安娜绝望地发现自己已经完全失去了对鲍穴内的肉褶子的控制,刻在基因里的繁衍的天性已经盖过了理智,花径内沉眠的性感带被一一唤醒。龟头附近的冠状沟每次擦过安娜的G点,都会引爆一阵让她颤栗的如触电般的快感,不仅如此,每当肉枪尖撞击到蜜壶最深处的花蕊,就如同搔到痒处,迸发出不亚于G点的快感风暴——安娜宫颈口竟然也拥有着密集神经簇,可以进行罕见的宫颈高潮,这也意味着与一般女性相比,安娜的蜜穴能从活塞运动中获得翻倍的快感,可以说是不可多得的名器。
但作为壁尻却拥有这么一个淫骚至极的媚壶,对安娜来说可不是什么好事,肉棒和穴肉间持续不断的挤压磨蹭所产生的巨大快感如海啸般涌来,顺着她弓着的脊椎冲刷在她的脑海中。

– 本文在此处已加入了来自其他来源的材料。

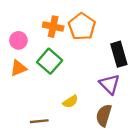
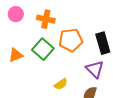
orange pentagon: (82, 27) -> (71, 40), moved, turned 30
pink circle: (18, 40) -> (16, 14), moved

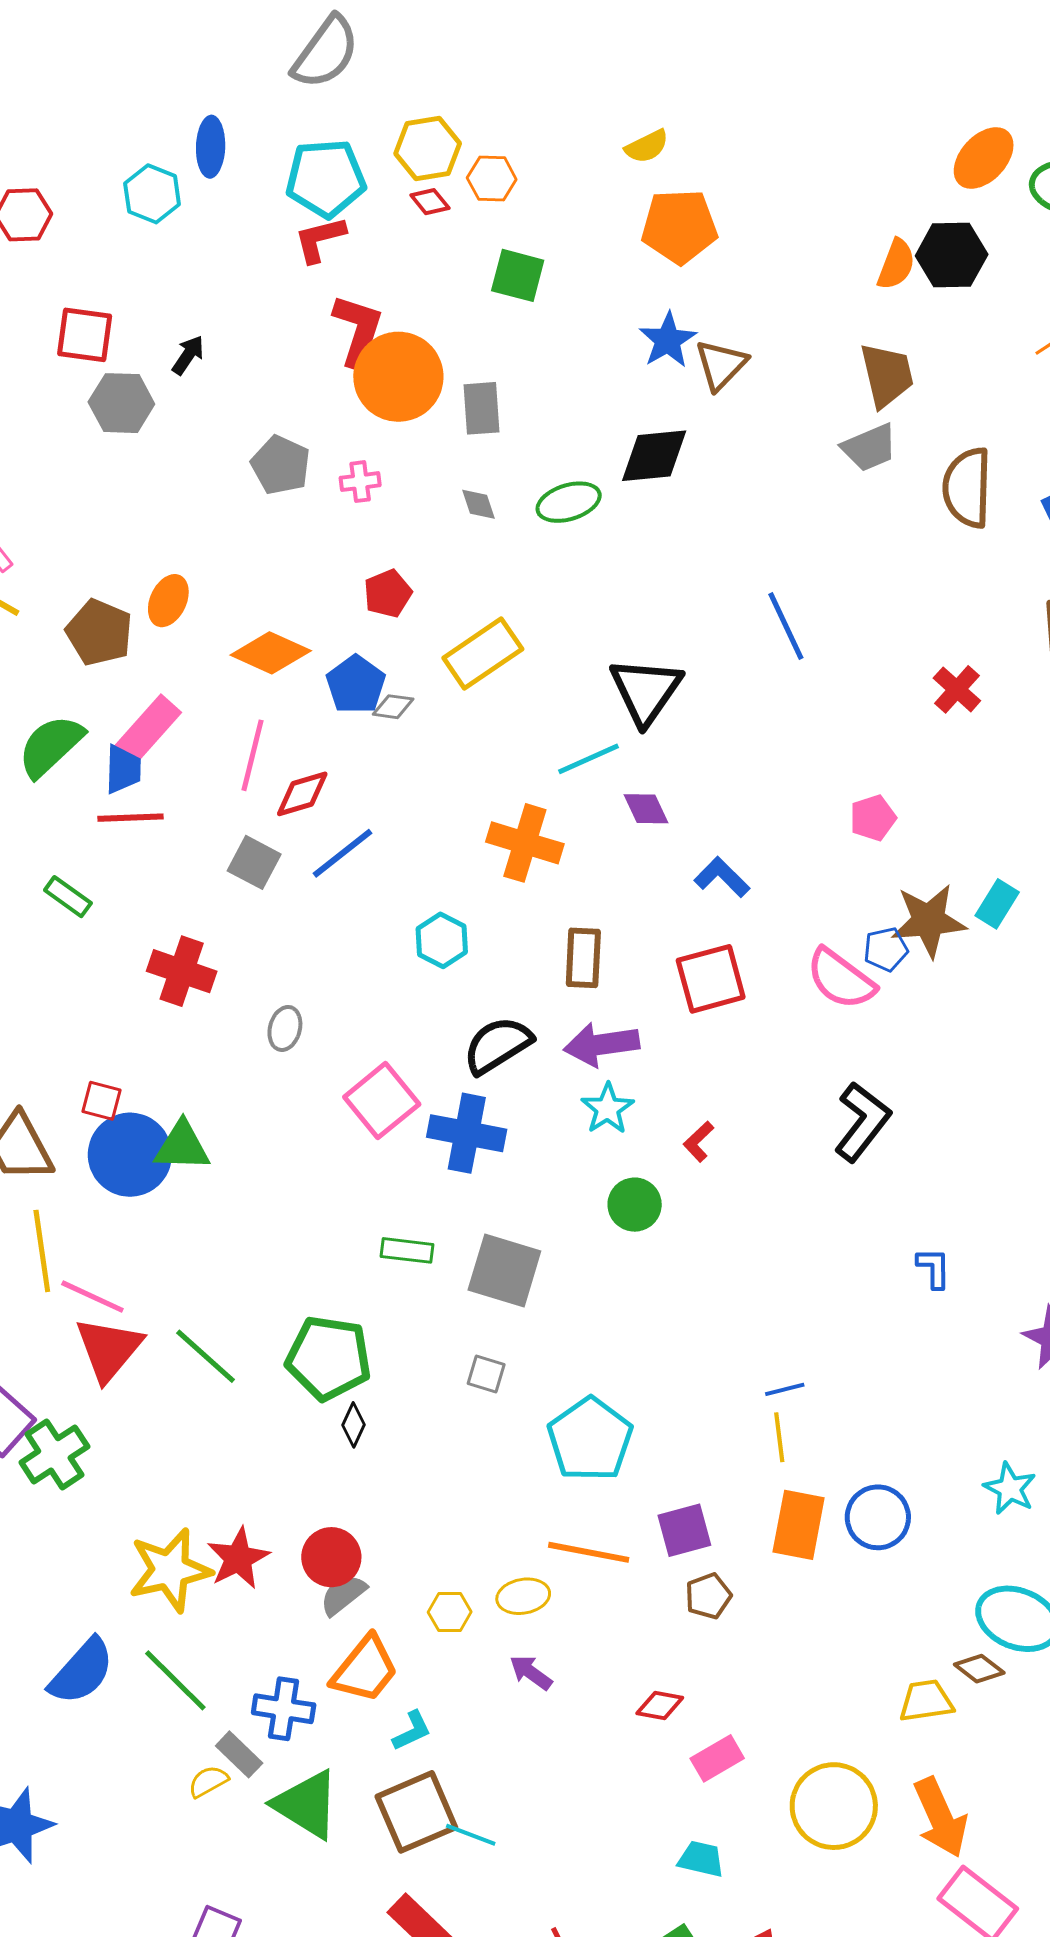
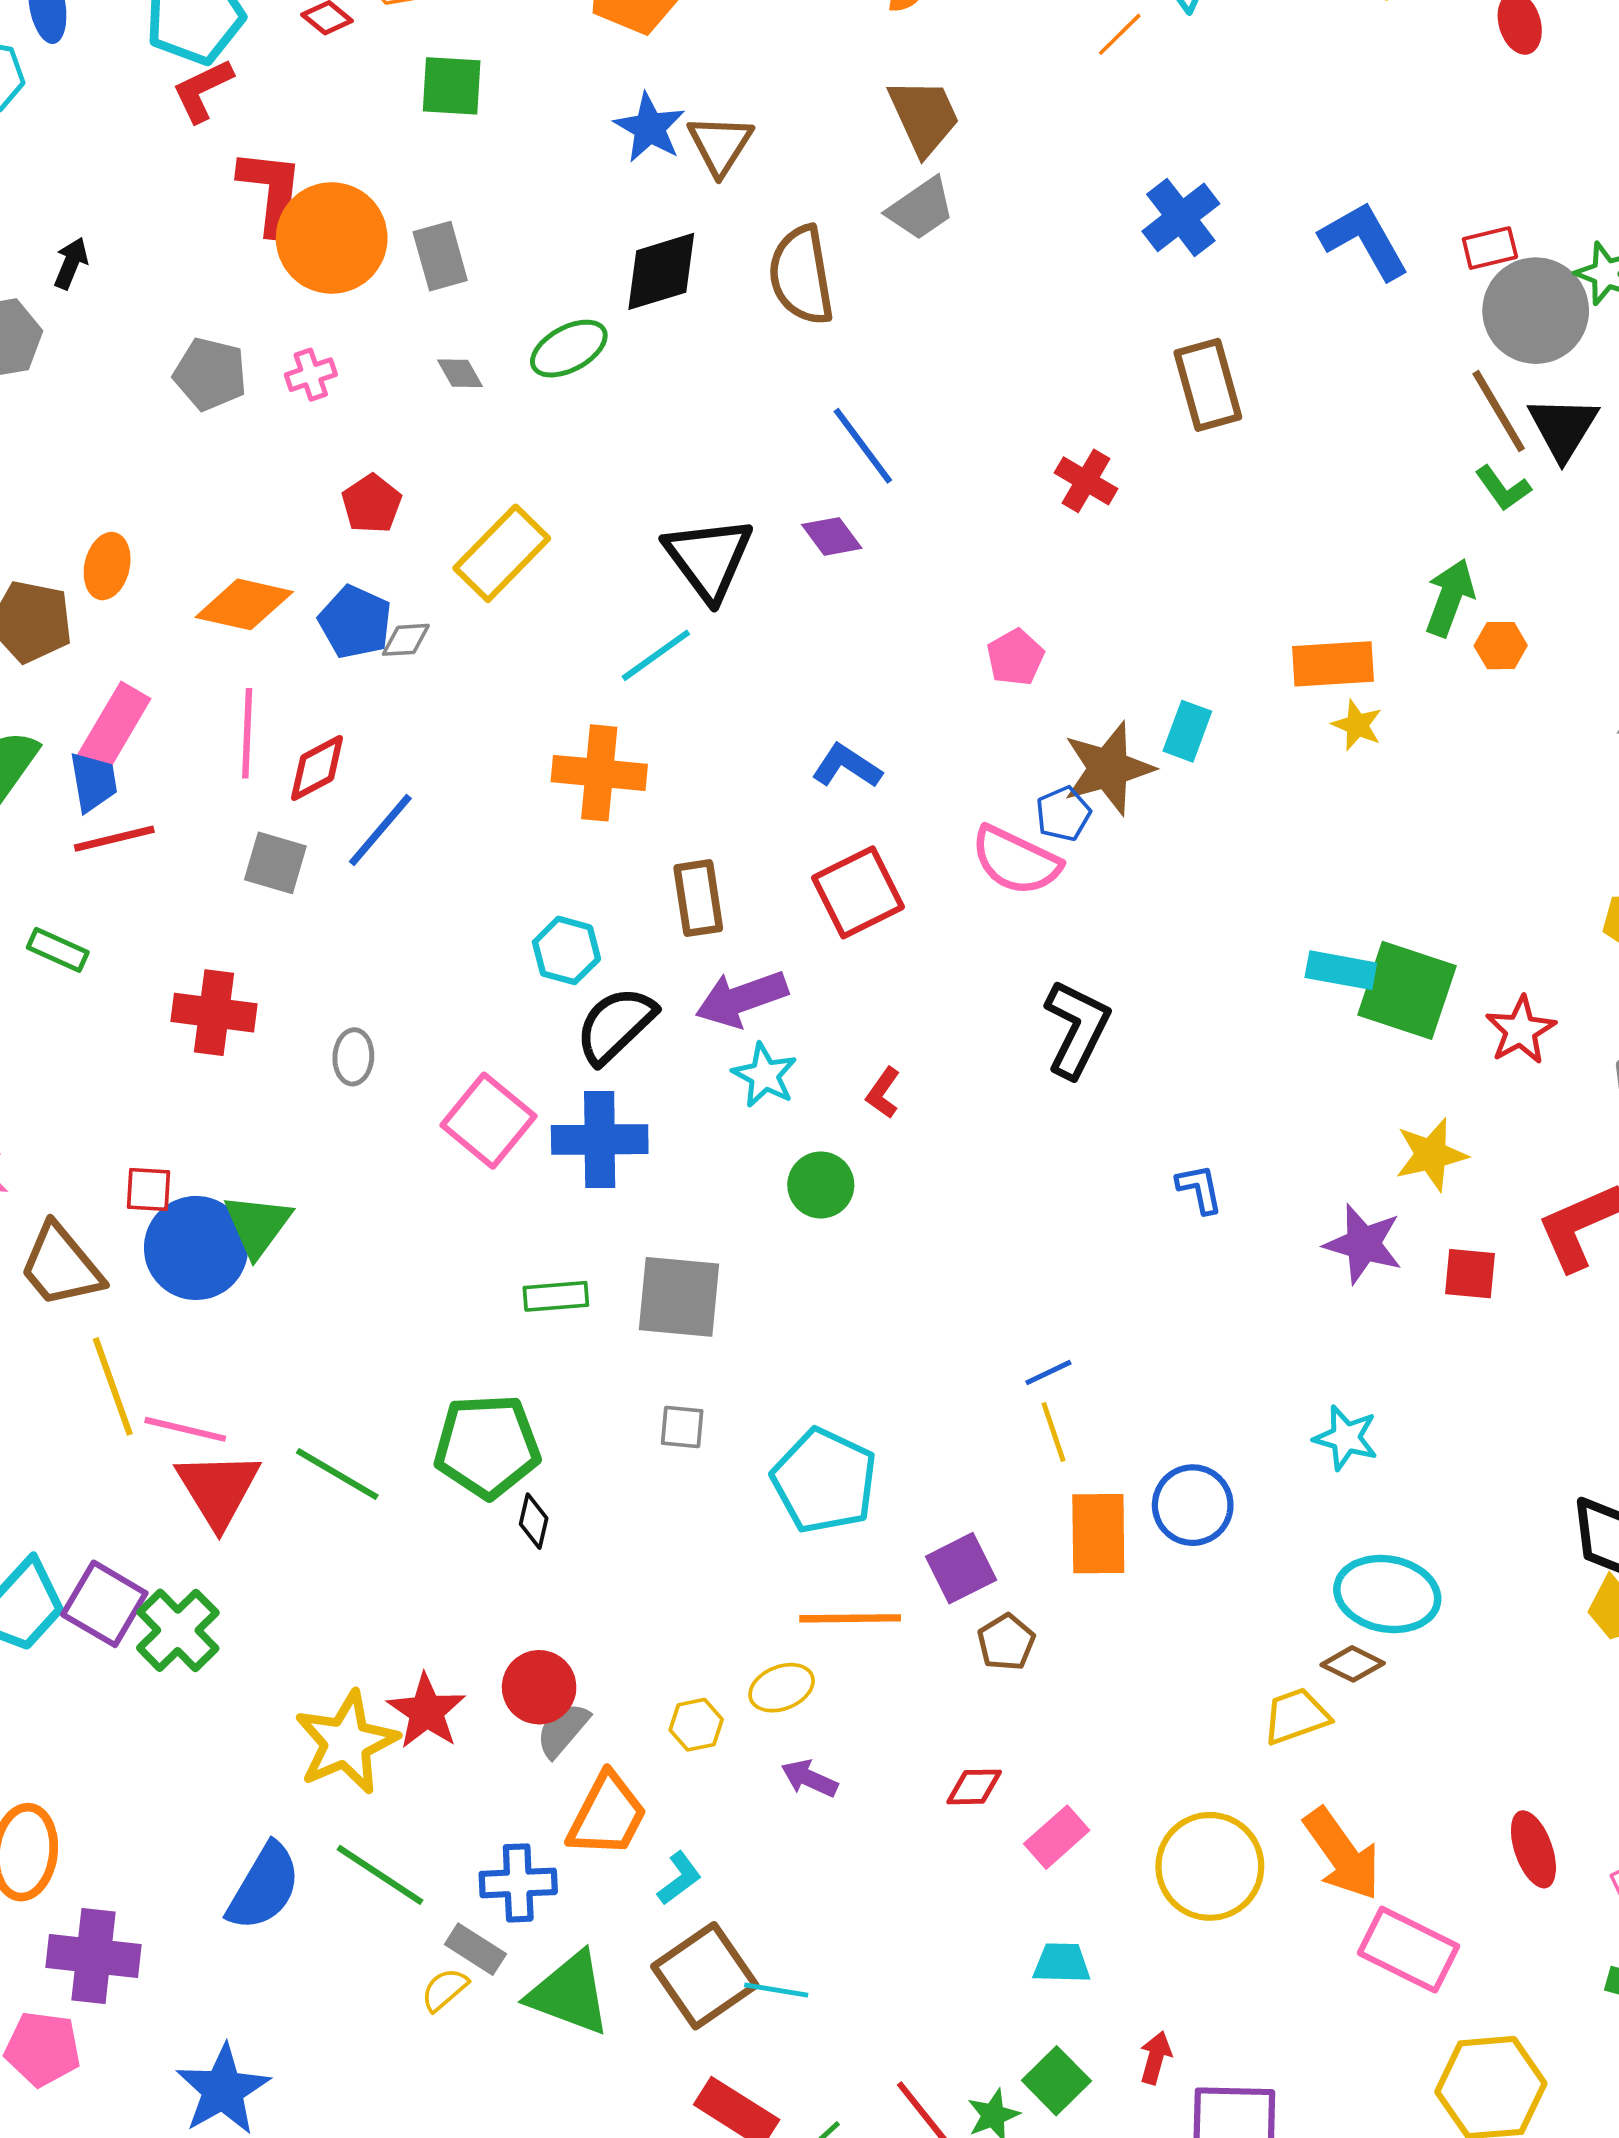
brown semicircle: (967, 488) -> (801, 275), moved
purple diamond: (646, 809) -> (832, 536), moved
cyan hexagon: (442, 940) -> (566, 950), moved
green triangle: (182, 1146) -> (257, 1225), turned -44

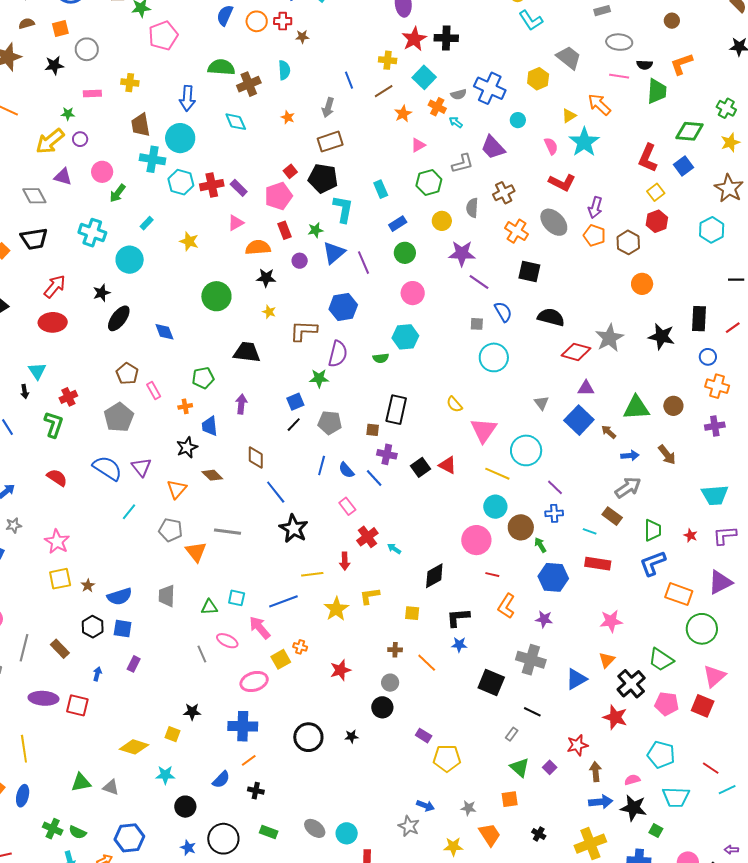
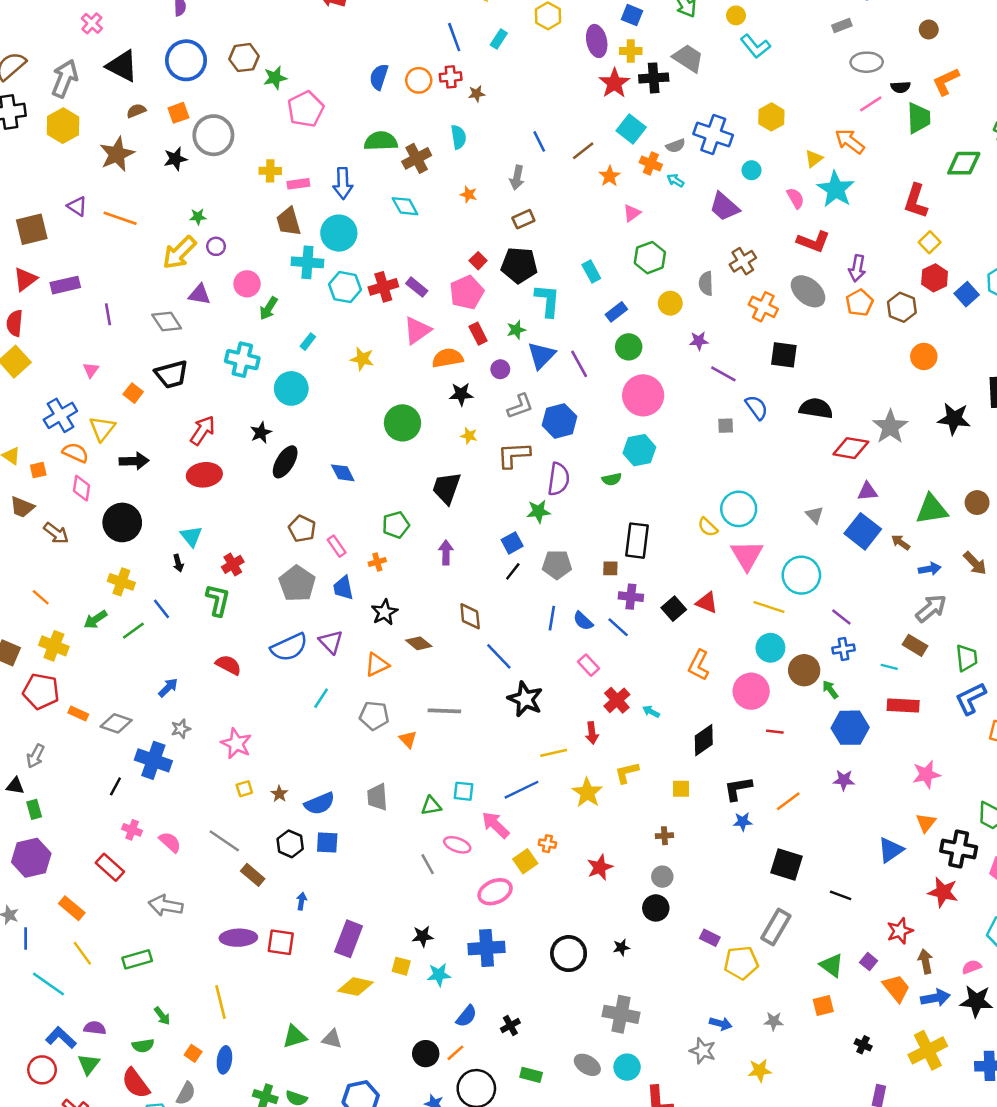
gray circle: (87, 49) -> (213, 135), size x1.4
gray trapezoid: (569, 58) -> (688, 58), moved
yellow cross: (388, 60) -> (631, 51), moved
pink line: (619, 76) -> (871, 104), turned -36
pink rectangle: (92, 93) -> (298, 184), moved
brown rectangle: (330, 142) -> (523, 219), size x0.7
gray L-shape: (463, 163) -> (520, 406), moved
blue square: (684, 166) -> (967, 294), moved
pink triangle: (236, 223) -> (417, 330), size x1.4
orange pentagon: (594, 235) -> (860, 303), turned 30
purple star: (462, 253) -> (699, 341), size x0.6
pink circle: (413, 293) -> (643, 395), size x1.4
black trapezoid: (247, 352) -> (447, 488), turned -72
cyan circle: (494, 357) -> (739, 509), moved
blue trapezoid: (210, 426) -> (343, 588), moved
blue semicircle: (107, 468) -> (289, 647), turned 128
orange triangle: (177, 489) -> (377, 665), turned 30
orange triangle: (196, 552) -> (408, 739), size x0.7
yellow square: (60, 579) -> (244, 789), size x0.6
orange L-shape: (506, 606) -> (699, 665), moved
gray line: (24, 648) -> (224, 841), moved, turned -64
gray cross: (531, 660) -> (621, 1014), moved
orange line: (427, 663) -> (788, 801), moved, turned -75
purple rectangle: (134, 664) -> (349, 939), moved, size x1.8
black cross: (631, 684) -> (959, 849), turned -32
gray rectangle: (512, 734) -> (776, 927), moved, size x2.0
orange line: (249, 760) -> (455, 1053), moved
cyan star: (165, 775) -> (439, 975), moved
black cross: (256, 791) -> (510, 1026), turned -35
orange trapezoid: (490, 835) -> (896, 988), moved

安娜那“初出茅庐”的大脑从来没有承受过如此澎湃的性快感,旺盛的欲火轻而易举地蒸发了她的羞耻心,意识也渐渐被欲望所占据。
安娜的胸膛急剧起伏,从鼻塞里获取的可怜的氧气已经是入不敷出,窒息感向着安娜笼罩而来,却又化作欲火的助燃剂,没一会就把安娜推上了巅峰。
“齁齁齁齁齁齁齁齁齁齁齁齁齁齁齁齁齁齁齁齁!!!”安娜在颅脑内发出不甘的矫鸣,但在现实中却发不出一丁点声音,只是全身肌肉紧绷,上半身高高翘起,蜜穴变得滚烫,膣肉高频地痉挛着,被迫在这黑暗的耻辱的壁锁里迎接人生中的第一次高潮。
那来自牝穴深处的极致吮吸感也使得查尔斯这位百战老兵再也无法坚持,双手抓住安娜的蜜臀,猛地一挺腰,把生命的精华统统射入安娜花蕊的深处。
而随着查尔斯把自己的肉茎抽出,穴中的淫汁再也没有任何阻拦,随之喷涌而出,安娜的翘臀每抽搐一下,穴口便会吐出一股潮液,浇灌在隔间的地板之上,散发着荒淫媚骚的气息。
“呼~呼~这小婊子真的是带劲。”查尔斯喘着粗气,看着自己在射精之后却仍然挺立的肉棒,明显是还没尽兴,“哼,看我今天干不干死你!”
安娜甚至还没有从高潮的余韵里脱身,查尔斯就再一次把阳具插入到高潮后变得极其敏感花穴。